To say China is enjoying something of an indie rock renaissance would be to limit the size and power of that country’s DIY continuum. The music may be less celebrated in the mainstream than its American counterpart, but it’s no less full of heart and vitality. The label Maybe Mars continually releases work from some of the best contemporary guitar-based bands in the region; its catalog is eclectic, championing arty independent music that freely mixes genres. In the case of Beijing’s Future Orients, the group’s dynamism makes them one of the most interesting post-punk bands of late.
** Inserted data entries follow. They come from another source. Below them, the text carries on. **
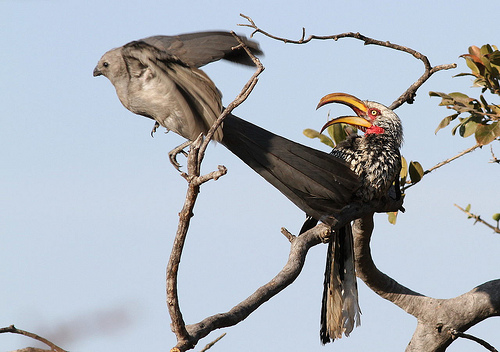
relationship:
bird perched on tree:
[91, 27, 378, 226] [3, 13, 498, 349]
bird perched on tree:
[314, 91, 413, 343] [3, 13, 498, 349]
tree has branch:
[3, 13, 498, 349] [233, 6, 459, 114]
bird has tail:
[314, 91, 413, 343] [318, 221, 366, 350]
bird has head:
[91, 27, 378, 226] [92, 46, 127, 81]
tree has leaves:
[3, 13, 498, 349] [425, 42, 500, 243]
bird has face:
[314, 91, 413, 343] [363, 100, 388, 142]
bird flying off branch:
[91, 27, 378, 226] [162, 31, 268, 352]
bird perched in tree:
[314, 91, 413, 343] [3, 13, 498, 349]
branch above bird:
[233, 6, 459, 114] [314, 91, 413, 343]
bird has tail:
[91, 27, 378, 226] [220, 99, 379, 230]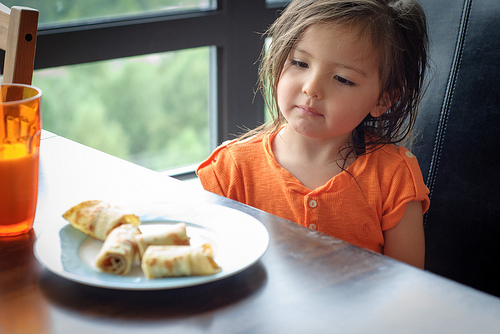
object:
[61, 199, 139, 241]
eggroll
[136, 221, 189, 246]
eggroll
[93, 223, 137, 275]
eggroll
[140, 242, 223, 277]
eggroll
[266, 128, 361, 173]
neck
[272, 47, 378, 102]
looking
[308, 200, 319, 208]
button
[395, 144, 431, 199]
strap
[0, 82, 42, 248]
cup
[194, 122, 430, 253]
shirt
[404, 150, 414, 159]
button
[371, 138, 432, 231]
shirt sleeves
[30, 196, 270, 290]
plate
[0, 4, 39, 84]
chair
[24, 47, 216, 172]
tree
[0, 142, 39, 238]
drink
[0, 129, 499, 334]
table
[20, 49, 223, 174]
landscape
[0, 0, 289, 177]
wall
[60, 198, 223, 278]
food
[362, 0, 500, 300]
booth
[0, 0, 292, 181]
window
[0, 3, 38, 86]
back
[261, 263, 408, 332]
light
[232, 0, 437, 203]
hair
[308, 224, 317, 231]
button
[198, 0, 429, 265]
girl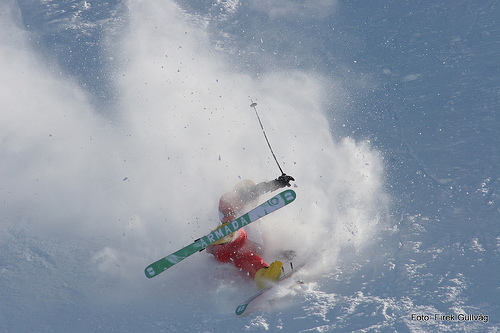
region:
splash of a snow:
[36, 165, 80, 207]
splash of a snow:
[63, 176, 102, 239]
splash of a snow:
[77, 250, 122, 285]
Eat or Die is the group’s debut, and they emerge masterfully, with nine songs that seem to span both genre and generations. The vocal cries in “Lost” recall American emo’s ‘90s/early ‘00s golden era. “Running” tempers technical math-rock guitar playing with a U.K. goth glow, courtesy of heavy chorus and reverb. “Haze” continues that theme, adding female vocal harmonies for texture. “Cave” isn’t a far cry from the delicate pop of Death Cab for Cutie’s Transatlanticism, effortlessly evolving into instrumental psych-rock track and hazy shoegaze before reaching its coda. On paper, it might seem overstuffed. In song, in 10 minutes, it’s transformative.
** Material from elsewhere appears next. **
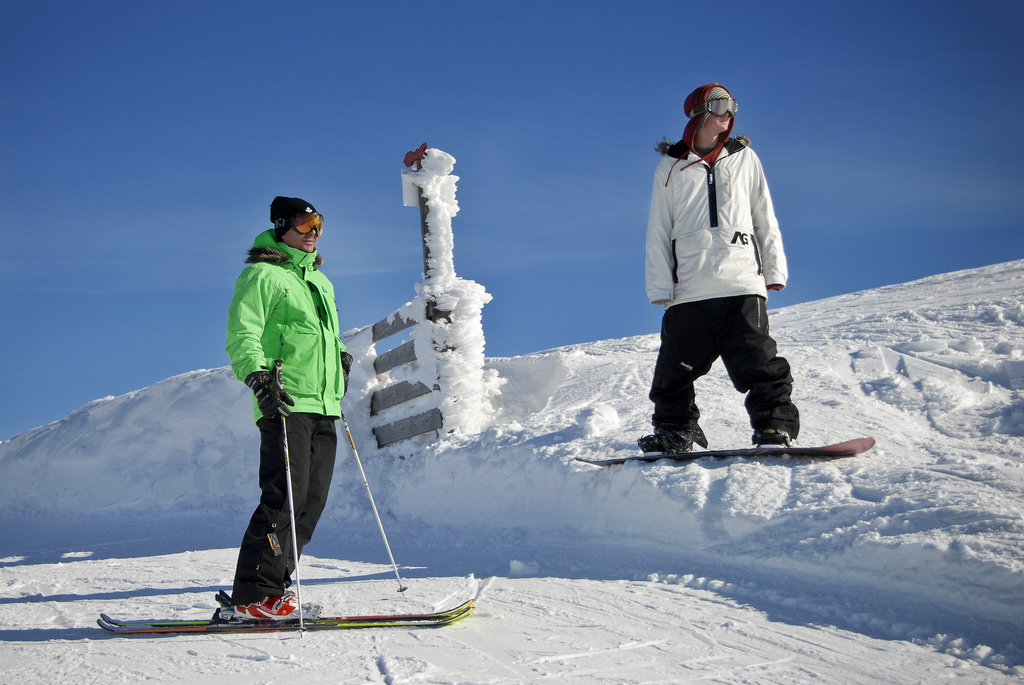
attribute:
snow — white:
[0, 144, 1022, 680]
Eat or Die ends with “Down,” synth mixed louder than its spoken-word vocals. Before long, a sweet, robotic vocal harmony enters, and what could have built into a messy, angsty hodgepodge concludes with bright optimism. That transformation highlights the very thing that makes this band work—their unlikely combination of styles merge to form something beautiful and cohesive.